Jobs have evaporated across the country, $130 billion has been earmarked for vulnerable Australians who will eventually be asked to pay it back, and the intractable problem of loneliness ripples further out with each passing day. Thanks, COVID-19.

But it is also true that Australia’s leading medical experts believe that reopening Australian society tout suite, as Creighton suggests, would lead to a humanitarian disaster.

You don’t even need to listen to the lab coats to know that’s true.

Health Minister Greg Hunt yesterday praised Australians for helping to “flatten the curve” of infections and preventing untold deaths.

If you flipped the channel, you may have seen reports from the United States, a nation which was slow to adopt “draconian” lockdowns and now carries the world’s highest COVID-19 death toll.

We have a very good idea of what would happen if these lockdowns weren’t in place. It’s not pretty.

“The longer it lasts, the harder it will be to switch the economy back on,” Creighton writes.

“The businesses won’t be there. The economy isn’t a machine like the bureaucracy but a complex set of relationships that will atrophy.”

Bodies atrophy, too.

Even now I struggle to comprehend why someone, let alone a columnist with an audience as large (and as old!) as Creighton’s would call for us to pour back into the workplace, to fill bars, restaurants, and arenas, when there’s so much real-time evidence screaming to do the opposite.

I think I have one element figured out, though: every single person who calls for lockdowns to lift before the medical experts will likely never, ever, face the hardest repercussions of this virus.
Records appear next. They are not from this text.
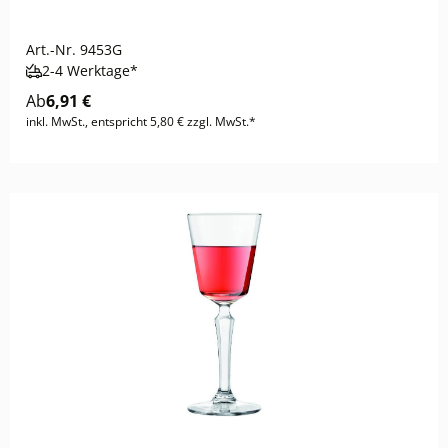
Art.-Nr.
9453G
2-4 Werktage*
Ab
6,91 €
inkl. MwSt., entspricht 5,80 € zzgl. MwSt.*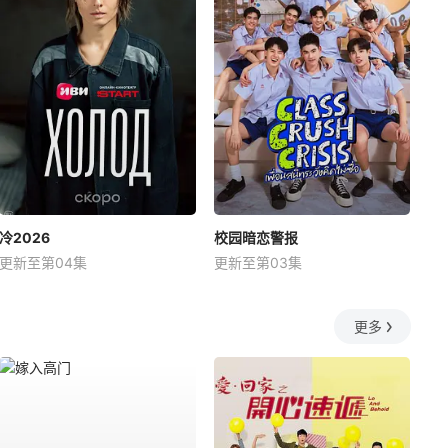
冷2026
校园暗恋警报
更新至第04集
更新至第03集
更多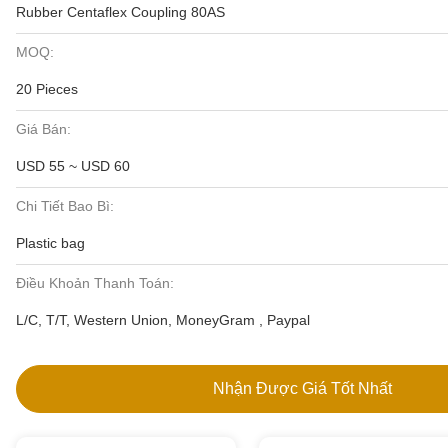
Rubber Centaflex Coupling 80AS
MOQ:
20 Pieces
Giá Bán:
USD 55 ~ USD 60
Chi Tiết Bao Bì:
Plastic bag
Điều Khoản Thanh Toán:
L/C, T/T, Western Union, MoneyGram , Paypal
Nhận Được Giá Tốt Nhất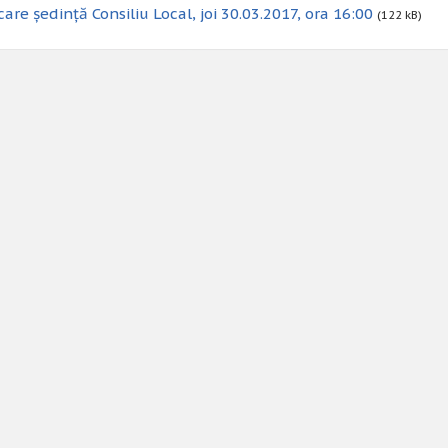
are ședință Consiliu Local, joi 30.03.2017, ora 16:00
(122 kB)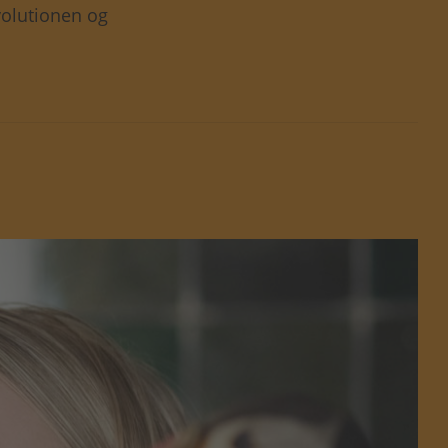
evolutionen og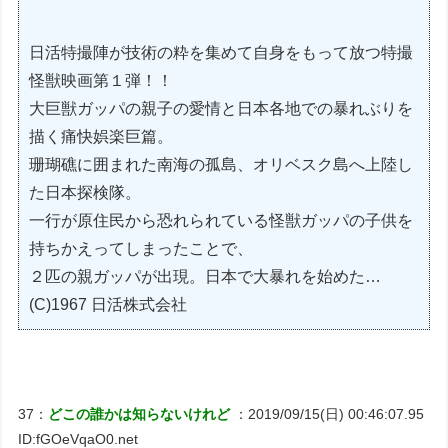
日活特撮陣が技術の粋を集めて自身をもって放つ特撮
怪獣映画第１弾！！
大巨獣ガッパの親子の愛情と日本各地での暴れぶりを
描く痛快娯楽巨篇。
珊瑚礁に囲まれた南海の孤島、オリベスク島へ上陸し
た日本探検隊。
一行が原住民から恐れられている怪獣ガッパの子供を
持ちかえってしまったことで、
２匹の親ガッパが出現。日本で大暴れを始めた…
(C)1967 日活株式会社
37：
どこの誰かは知らないけれど
：2019/09/15(日) 00:46:07.95
ID:fGOeVqaO0.net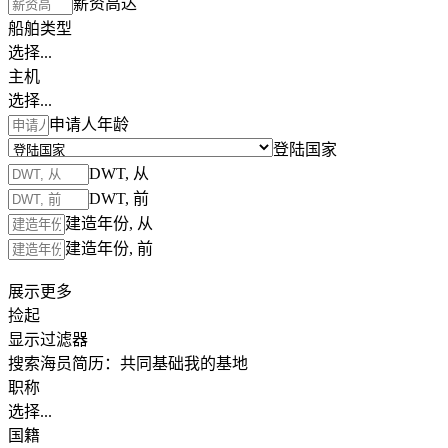
薪资高达
船舶类型
选择...
主机
选择...
申请人年龄
登陆国家
DWT, 从
DWT, 前
建造年份, 从
建造年份, 前
展示更多
捡起
显示过滤器
搜索海员简历：
共同基础
我的基地
职称
选择...
国籍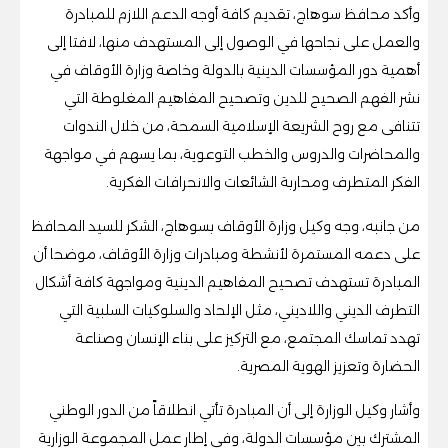
وأكد محافظ سوهاج، تقديم كافة أوجه الدعم اللازم للمبادرة
والعمل على نجاحها في الوصول إلى المستهدف منها، لافتا إلى
أهمية دور المؤسسات الدينية بالدولة وخاصة وزارة الأوقاف في
نشر الفهم الصحيح للدين وتصحيح المفاهيم المغلوطة التي
تتنافى مع روح الشريعة الإسلامية السمحة، من خلال الندوات
والمحاضرات والدروس والخطب التوعوية، بما يسهم في مواجهة
الفكر المتطرف ومحاربة الشائعات والانحرافات الفكرية.
من جانبه، وجه وكيل وزارة الأوقاف بسوهاج، الشكر للسيد المحافظ
على دعمه المستمرة لأنشطة ومبادرات وزارة الأوقاف، موضحا أن
المبادرة تستهدف تصحيح المفاهيم الدينية ومواجهة كافة أشكال
التطرف الديني واللاديني، مثل الإلحاد والسلوكيات السلبية التي
تهدد تماسك المجتمع، مع التركيز على بناء الإنسان وصناعة
الحضارة وتعزيز الهوية المصرية.
وأشار وكيل الوزارة إلى أن المبادرة تأتي انطلاقاً من الدور الوطني
المشترك بين مؤسسات الدولة، وفي إطار عمل المجموعة الوزارية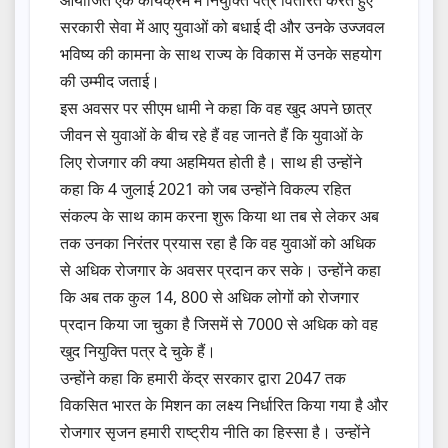
आयोजित एक कार्यक्रम में नियुक्ति पत्र वितरित करते हुए
सरकारी सेवा में आए युवाओं को बधाई दी और उनके उज्जवल
भविष्य की कामना के साथ राज्य के विकास में उनके सहयोग
की उम्मीद जताई।
इस अवसर पर सीएम धामी ने कहा कि वह खुद अपने छात्र
जीवन से युवाओं के बीच रहे हैं वह जानते हैं कि युवाओं के
लिए रोजगार की क्या अहमियत होती है। साथ ही उन्होंने
कहा कि 4 जुलाई 2021 को जब उन्होंने विकल्प रहित
संकल्प के साथ काम करना शुरू किया था तब से लेकर अब
तक उनका निरंतर प्रयास रहा है कि वह युवाओं को अधिक
से अधिक रोजगार के अवसर प्रदान कर सके। उन्होंने कहा
कि अब तक कुल 14, 800 से अधिक लोगों को रोजगार
प्रदान किया जा चुका है जिसमें से 7000 से अधिक को वह
खुद नियुक्ति पत्र दे चुके हैं।
उन्होंने कहा कि हमारी केंद्र सरकार द्वारा 2047 तक
विकसित भारत के मिशन का लक्ष्य निर्धारित किया गया है और
रोजगार सृजन हमारी राष्ट्रीय नीति का हिस्सा है। उन्होंने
To a certain kind of person, death might remain a somewhat abstract concept. When you work with figures long enough, perhaps it all starts to feel intangible.

“Justifications for massive interventions, fiscal and civil, are dwindling,” says Creighton.

But for every contrarian columnist in The Australian, there are a thousand supermarket workers stressed out of their minds while scanning groceries.

For every precious think-tank plum who advocates for the free market to crank back into action, there’s a nurse reading through a new list of emergency protocols.

And for every Andrew Bolt, there’s a well-adjusted human with a working moral compass, who recognises COVID-19 isn’t on par with a particularly nasty flu season.

I enjoy being alive, but I don’t share their unyielding and sacrificial love for the economy. Neither should you.